Segment Start: Page text

The problem, though, is that specialists seem to have a very wide range of opinions on what constitutes a 'full' clinic. I have seen specialists insist on 30, 45, and 60 minute appointments. Half days of admin. Full days of admin. Additional half days for collaterals. They are all ''full' in the sense that they book every appoinent they have, but is that really full? Should that kid really have been waiting those six weeks? Or should you have have more appointments?
I don't know your schedule at all and I'm only 90% sure I even know your specialty, so no judgement. However when a military subspecialisty rejects my patient because they are full and tells me thar I should be able to handle it I hope that means they are staying later at work than I am.
Yeah, no way to know for sure. For me, at the duty station where I was rejecting certain consults, full meant 15 minute new patient, 10 minute follow up or post-op. 30 minute lunch (if I was lucky, usually seeing consults at that time). I had zero admin time and I was in charge of 4 officers, 4 NCOs, and 5-6 GS employees. That's how I ran my clinics in the Army, and that's how I run my clinics now that I'm out. There are definitely lazy providers who see far fewer patients than they can see. That's just DoD medicine. Or, really, any single payer medical system. I've also been placed where the PCP was seeing 10-12 patients/day (or even fewer for some mid-levels).
But, if you're going to get upset with how much work other people are doing, you're going to have a bad time in the military. I used to get livid when I couldn't schedule more than 5-6 cases in an OR day because no one wanted to work before 7 or after 3pm. (I routinely schedule 12-14 now). No matter how hard I worked, they wouldn't do any more than that. But scheduling more cases didn't help either, and getting upset about it didn't help either.

Segment End: Page text
Segment Start: Information given

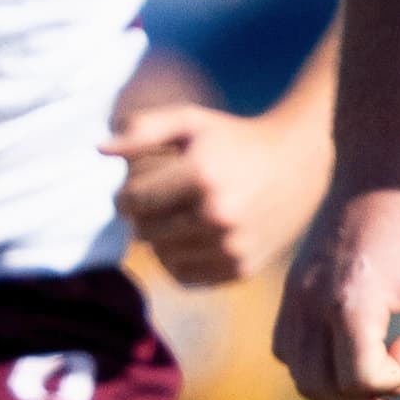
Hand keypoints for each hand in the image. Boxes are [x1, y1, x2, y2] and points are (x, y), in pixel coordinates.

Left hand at [104, 89, 329, 286]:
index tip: (134, 190)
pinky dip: (180, 262)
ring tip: (175, 221)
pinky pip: (187, 277)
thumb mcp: (191, 122)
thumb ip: (143, 130)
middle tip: (158, 204)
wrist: (300, 163)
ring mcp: (232, 247)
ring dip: (161, 241)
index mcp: (201, 177)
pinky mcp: (242, 268)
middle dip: (144, 218)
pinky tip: (190, 240)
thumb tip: (100, 150)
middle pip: (145, 233)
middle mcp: (217, 216)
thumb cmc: (236, 138)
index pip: (132, 202)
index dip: (124, 197)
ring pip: (163, 258)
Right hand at [275, 181, 399, 399]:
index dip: (397, 381)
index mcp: (351, 298)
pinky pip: (290, 352)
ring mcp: (296, 299)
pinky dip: (320, 368)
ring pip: (303, 376)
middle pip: (323, 388)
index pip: (360, 379)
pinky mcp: (291, 295)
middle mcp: (312, 302)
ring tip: (382, 387)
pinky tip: (356, 357)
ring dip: (343, 395)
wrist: (378, 172)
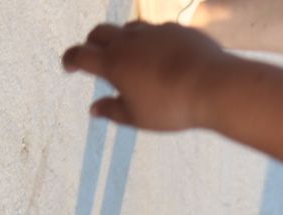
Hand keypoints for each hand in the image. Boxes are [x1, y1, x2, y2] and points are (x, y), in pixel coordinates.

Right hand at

Segment End: Information given

Set of tasks:
(A) In the text about military clinic scheduling, list each group of staff the writer says they were in charge of, with the number given for each.
(B) Write the next part of the text about military clinic scheduling, picking up after its final sentence.

Written responses:
(A)
4 officers
4 NCOs
5-6 GS employees

(B)
I agree that they should be busy if they're denying consults. What "busy" means is pretty amorphous, however. For some people that just means being more stressed out. For others, it means having a constant flow or work (which doesn't necessarily mean that they're working efficiently). For others it's a literal number of patients, but that isn't directly correlated either. I could also ask why a psychiatrist or an internist needs 30 minute new patient appointments, but the answer is that they're often fielding far more complaints than I am and many times in sicker patients. So it's apples and oranges. I could also ask why I get more RVUs/time interval (more productivity) by FAR for a tonsillectomy than I do for a wide local excision of a cancer with a neck dissection. Also not really fair.
Maybe the specialists stay later than you or maybe they don't. That is more of an efficiency question. No judgement there because I don't know how you work at all, but I've worked with guys who see 35 patients in a day and leave work at 4:30, and I've seen guys who see 35 patients are are writing notes until 7pm. I never felt like the guy leaving at 4:30 ought to see patients until 7 because the other guy can't get his work done on time.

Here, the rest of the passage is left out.